Thanks, answered my question ( and then some)

Honestly, I didn't notice much of a difference, but then again, I didn't use them at the same time.

taste and consistency wise once cooked, I noticed no difference at all.


----------



## giggler (Dec 21, 2015)

Recipe Please!

I love Spinache Pie and try every year..

but mine usually comes out rather "Harsh and even Too Cheesy"

I think this should be a Rather Dellicate Thing..

still trying..

Thanks, Eric, Audstin Tx.


----------



## Andy M. (Dec 21, 2015)

Larry, is your recipe like spanakopita?


----------



## larry_stewart (Dec 21, 2015)

Andy M. said:


> Larry, is your recipe like spanakopita?

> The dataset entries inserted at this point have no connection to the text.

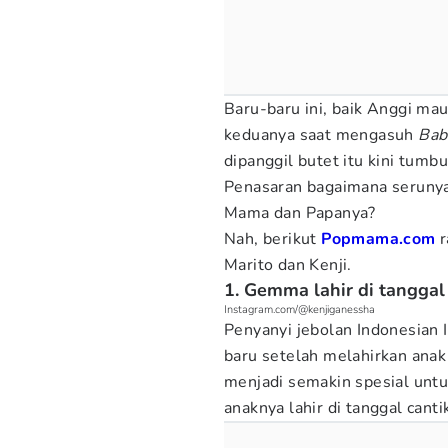
Baru-baru ini, baik Anggi m
keduanya saat mengasuh
Bab
dipanggil butet itu kini tum
Penasaran bagaimana serunya
Mama dan Papanya?
Nah, berikut
Popmama.com
r
Marito dan Kenji.
1. Gemma lahir di tanggal 
Instagram.com/@kenjiganessha
Penyanyi jebolan Indonesian 
baru setelah melahirkan anak 
menjadi semakin spesial untu
anaknya lahir di tanggal canti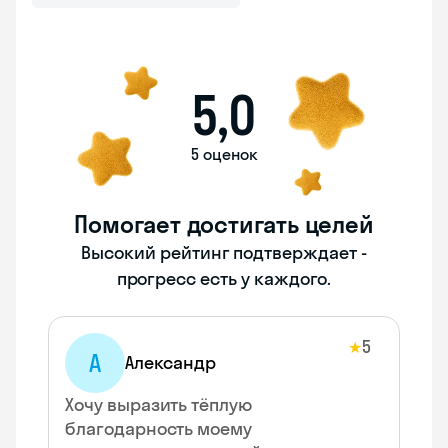
5,0
5 оценок
Помогает достигать целей
Высокий рейтинг подтверждает -
прогресс есть у каждого.
5
★
А
Александр
Хочу выразить тёплую
благодарность моему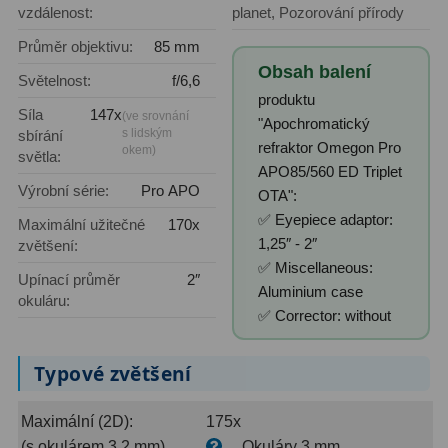
Kamery
3
vzdálenost:
planet, Pozorování přírody
Průměr objektivu:
85 mm
Preparáty
2
Obsah balení
Světelnost:
f/6,6
Sklíčka
8
produktu
Síla
147x
(ve srovnání
"Apochromatický
Mikroskopicke sady
3
s lidským
sbírání
refraktor Omegon Pro
okem)
světla:
APO85/560 ED Triplet
Meteostanice
52
Výrobní série:
Pro APO
OTA":
✅ Eyepiece adaptor:
Domácí
21
Maximální užitečné
170x
1,25″ - 2″
zvětšení:
Pokročilé
5
✅ Miscellaneous:
Upínací průměr
2″
Aluminium case
okuláru:
Profesionální
9
✅ Corrector: without
Čidla
2
Typové zvětšení
Teploměry a vlhkoměry
15
Maximální (2D):
175x
Foto stativy
10
(s okulárem 3,2 mm)
Okuláry 3 mm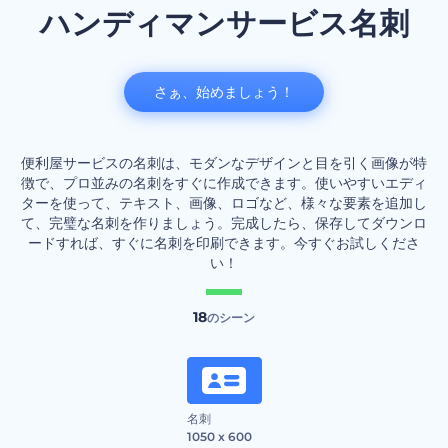
ハンディマンサービス名刺
さぁ、始めましょう！
便利屋サービスの名刺は、モダンなデザインと目を引く画像が特
徴で、プロ並みの名刺をすぐに作成できます。使いやすいエディ
ターを使って、テキスト、画像、ロゴなど、様々な要素を追加し
て、完璧な名刺を作りましょう。完成したら、保存してダウンロ
ードすれば、すぐに名刺を印刷できます。今すぐお試しくださ
い！
18
のシーン
名刺
1050 x 600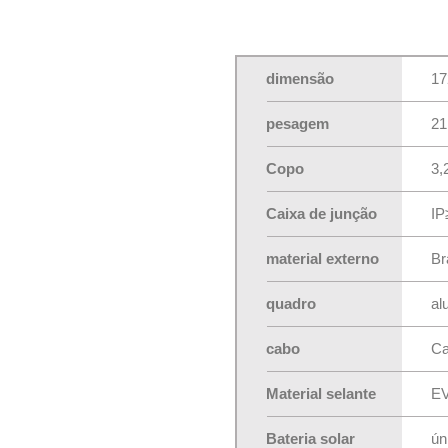
dimensão
17
pesagem
21
Copo
3,
Caixa de junção
IP
material externo
Br
quadro
al
cabo
Ca
Material selante
E
Bateria solar
ún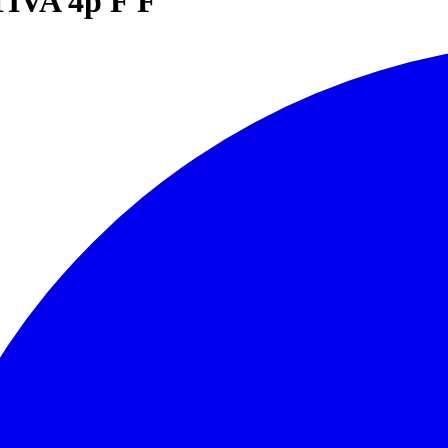
VA 4p F F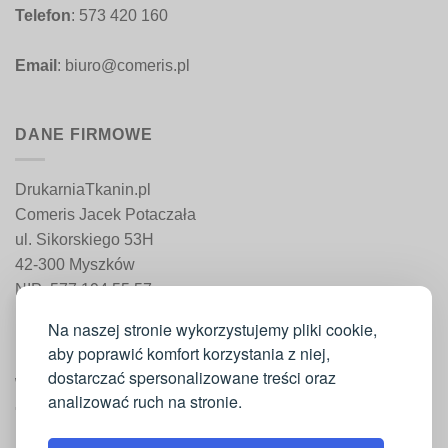
Telefon
: 573 420 160
Email
: biuro@comeris.pl
DANE FIRMOWE
DrukarniaTkanin.pl
Comeris Jacek Potaczała
ul. Sikorskiego 53H
42-300 Myszków
NIP: 577 194 55 57
REGON: 241 161 498
Na naszej stronie wykorzystujemy pliki cookie,
aby poprawić komfort korzystania z niej,
dostarczać spersonalizowane treści oraz
WAŻNE INFORMACJE
analizować ruch na stronie.
Moje konto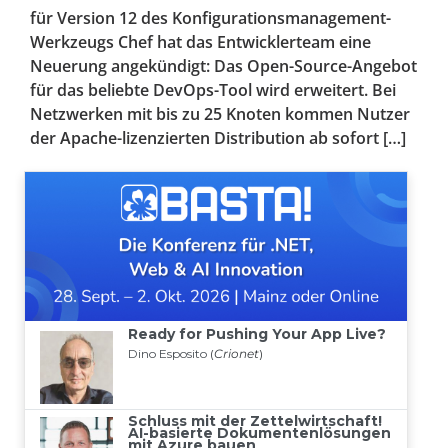
für Version 12 des Konfigurationsmanagement-
Werkzeugs Chef hat das Entwicklerteam eine
Neuerung angekündigt: Das Open-Source-Angebot
für das beliebte DevOps-Tool wird erweitert. Bei
Netzwerken mit bis zu 25 Knoten kommen Nutzer
der Apache-lizenzierten Distribution ab sofort […]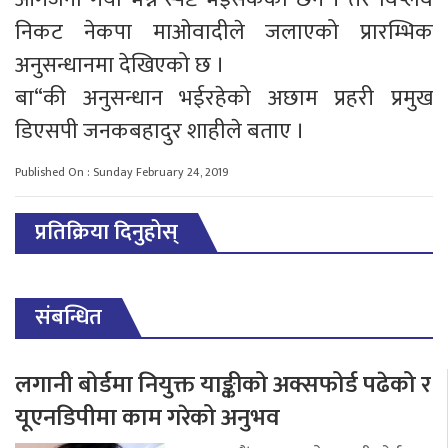
निकट नेकपा माओवादीले जलाएको प्रारम्भिक
अनुसन्धानमा देखिएको छ ।
बा“की अनुसन्धान भईरहेको अछाम प्रहरी प्रमुख
डिएसपी जनकबहादुर शाहीले बताए ।
Published On : Sunday February 24, 2019
प्रतिक्रिया दिनुहोस्
संबन्धित
लगानी बोर्डमा नियुक्त याङ्कीको अक्सफोर्ड पढेको र
यूएनडिपीमा काम गरेको अनुभव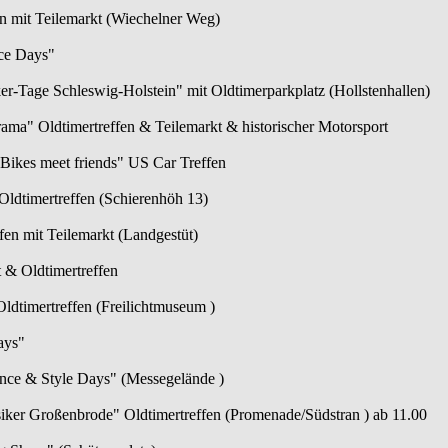
fen mit Teilemarkt (Wiechelner Weg)
ce Days"
r-Tage Schleswig-Holstein" mit Oldtimerparkplatz (Hollstenhallen)
ama" Oldtimertreffen & Teilemarkt & historischer Motorsport
Bikes meet friends" US Car Treffen
Oldtimertreffen (Schierenhöh 13)
ffen mit Teilemarkt (Landgestüt)
 & Oldtimertreffen
ldtimertreffen (Freilichtmuseum )
ays"
nce & Style Days" (Messegelände )
iker Großenbrode" Oldtimertreffen (Promenade/Südstran ) ab 11.00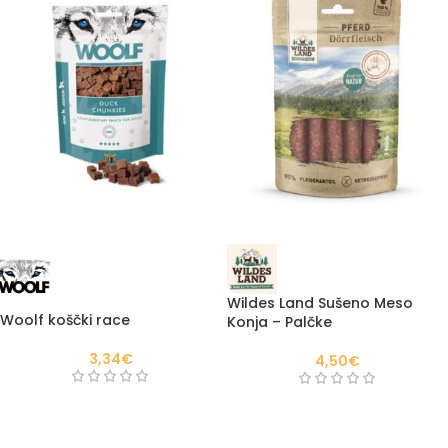
Wildes Land Sušeno Meso
Woolf koščki race
Konja – Palčke
3,34
€
4,50
€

Yes, I use this recipe as a base:

Spanakopita (Greek Spinach Pie) Recipe - Allrecipes.com

But Ive altered it quite a bit, to the point that I only refer to the recipe to get the bake temp and time. ( and even that I kinda play by ear)

No Parsley
Yes Dill
No Ricotta
Yes Cottage cheese ( which actually works surprisingly well)
No Green onions
Yes egg + egg white
Def more feta cheese
No fresh spinach
Yes frozen ..

And the amounts all differ too.


----------